Page text →
Catching up on the literature is one of the highlights of my job as a scientist. True, sometimes you can be overwhelmed by the amount of information you don’t have; or wonder if we really need another paper showing that protein-ligand scoring functions don’t work. And yet, sometimes you find excellent research that you can’t but regard with a mixture of awe and envy. At a recent group meeting, I discussed one such paper from the research group of Aviv Regev at MIT, where the authors perform an impressive combination of computation and experiment to consider some basic questions in gene regulation and evolution. Here is why I think it’s excellent.
The authors are interested in promoters, small sequences of DNA that precede genes, which are known to regulate how frequently their partners will be expressed. In short, these promoters are binding sites for transcription factors, a family of proteins that in turn recruit RNA polymerase to transcribe DNA to RNA. In turn, albeit not directly, the rate of gene transcription determines the rate at which a protein is produced. If this sounds simple, however, that is where our understanding stops. The human genome encodes some 1.6k different transcription factors (~6-7% of protein-coding genes) and their underworkings are still not well-understood.

Supplied records →
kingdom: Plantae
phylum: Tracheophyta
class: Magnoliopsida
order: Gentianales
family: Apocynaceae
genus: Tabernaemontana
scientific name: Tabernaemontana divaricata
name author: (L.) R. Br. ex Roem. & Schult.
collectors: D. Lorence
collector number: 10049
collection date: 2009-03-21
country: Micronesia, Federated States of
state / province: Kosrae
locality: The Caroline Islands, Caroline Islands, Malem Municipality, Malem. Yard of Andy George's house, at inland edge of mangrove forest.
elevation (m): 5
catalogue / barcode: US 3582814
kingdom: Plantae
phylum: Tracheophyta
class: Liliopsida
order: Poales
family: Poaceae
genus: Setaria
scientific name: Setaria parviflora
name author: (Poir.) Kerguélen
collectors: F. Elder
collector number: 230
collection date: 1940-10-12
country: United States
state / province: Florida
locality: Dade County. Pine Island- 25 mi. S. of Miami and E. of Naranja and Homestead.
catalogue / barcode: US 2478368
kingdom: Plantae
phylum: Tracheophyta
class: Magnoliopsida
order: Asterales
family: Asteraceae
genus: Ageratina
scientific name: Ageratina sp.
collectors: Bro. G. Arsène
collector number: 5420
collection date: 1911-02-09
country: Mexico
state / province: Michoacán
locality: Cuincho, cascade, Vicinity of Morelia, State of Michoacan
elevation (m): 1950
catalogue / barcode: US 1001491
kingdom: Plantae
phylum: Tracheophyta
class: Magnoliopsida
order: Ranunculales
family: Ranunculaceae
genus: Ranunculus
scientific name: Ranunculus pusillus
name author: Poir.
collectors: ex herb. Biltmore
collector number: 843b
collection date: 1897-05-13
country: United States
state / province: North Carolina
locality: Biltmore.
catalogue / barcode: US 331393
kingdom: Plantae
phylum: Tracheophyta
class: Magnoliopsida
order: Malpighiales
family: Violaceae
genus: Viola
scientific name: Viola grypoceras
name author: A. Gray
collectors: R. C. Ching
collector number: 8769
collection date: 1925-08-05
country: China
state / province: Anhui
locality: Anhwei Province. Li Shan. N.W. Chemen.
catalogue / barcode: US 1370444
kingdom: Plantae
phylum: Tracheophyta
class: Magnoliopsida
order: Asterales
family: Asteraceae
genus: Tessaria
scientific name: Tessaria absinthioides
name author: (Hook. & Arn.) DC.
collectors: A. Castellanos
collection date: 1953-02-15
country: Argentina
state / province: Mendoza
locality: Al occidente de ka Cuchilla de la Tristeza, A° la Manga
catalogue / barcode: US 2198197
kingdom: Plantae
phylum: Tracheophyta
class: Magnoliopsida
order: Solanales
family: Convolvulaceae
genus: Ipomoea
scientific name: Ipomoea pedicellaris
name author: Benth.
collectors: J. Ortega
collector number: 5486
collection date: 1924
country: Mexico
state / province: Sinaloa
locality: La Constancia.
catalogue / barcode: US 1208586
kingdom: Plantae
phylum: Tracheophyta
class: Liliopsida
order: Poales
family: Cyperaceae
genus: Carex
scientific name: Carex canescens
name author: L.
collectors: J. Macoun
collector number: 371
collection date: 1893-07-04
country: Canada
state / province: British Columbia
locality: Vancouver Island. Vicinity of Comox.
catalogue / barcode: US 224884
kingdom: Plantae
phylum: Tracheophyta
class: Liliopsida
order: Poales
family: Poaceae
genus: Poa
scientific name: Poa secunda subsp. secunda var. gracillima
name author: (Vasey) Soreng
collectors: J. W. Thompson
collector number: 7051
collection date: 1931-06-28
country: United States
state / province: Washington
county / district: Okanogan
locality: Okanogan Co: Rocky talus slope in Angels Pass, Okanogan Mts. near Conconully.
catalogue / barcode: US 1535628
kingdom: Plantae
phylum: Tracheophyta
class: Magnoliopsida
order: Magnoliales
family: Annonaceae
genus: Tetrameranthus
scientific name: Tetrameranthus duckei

Activities →
**1)** In the gene regulation text, roughly how many different transcription factors does the human genome encode?
**2)** Please pick up the gene regulation text right after its last sentence and carry it forward.

Answers given →
**1)** Some 1.6k, about 6-7% of protein-coding genes.

**2)**
Broadly, promoters are the simplest of a grop of DNA patterns known as cis-regulatory elements, which dictate the expression of genes closely downstream. However, understanding how changes in the sequences of the promoters, for example due to mutations, or in general due to the evolutionary drift, has been an elusive research question. Like many other problems in modern bioinformatics, the main challenge lies in the quality of the data: most available datasets are highly biased towards archetypal examples, often local mutational explorations around natural promoters.
Here is where the work of Vaishnav, de Boer and collaborators comes in. The authors leverage a specialised high-throughput assay to study the effect of over 50,000 randomly generated promoters on the effect of a target protein. In short (see the diagram below), the authors generate a large number of mutants of S. cerevisiae, each containing a random promoter sequence (consisting of 80 base pairs) preceding an insert gene coding for yellow fluorescent protein (YFP). After transformation, cells are sorted by fluorescence using flow cytometry, and then sequenced, allowing to generate a large array of data where every promoter can be mapped to a quantitative measure of expression.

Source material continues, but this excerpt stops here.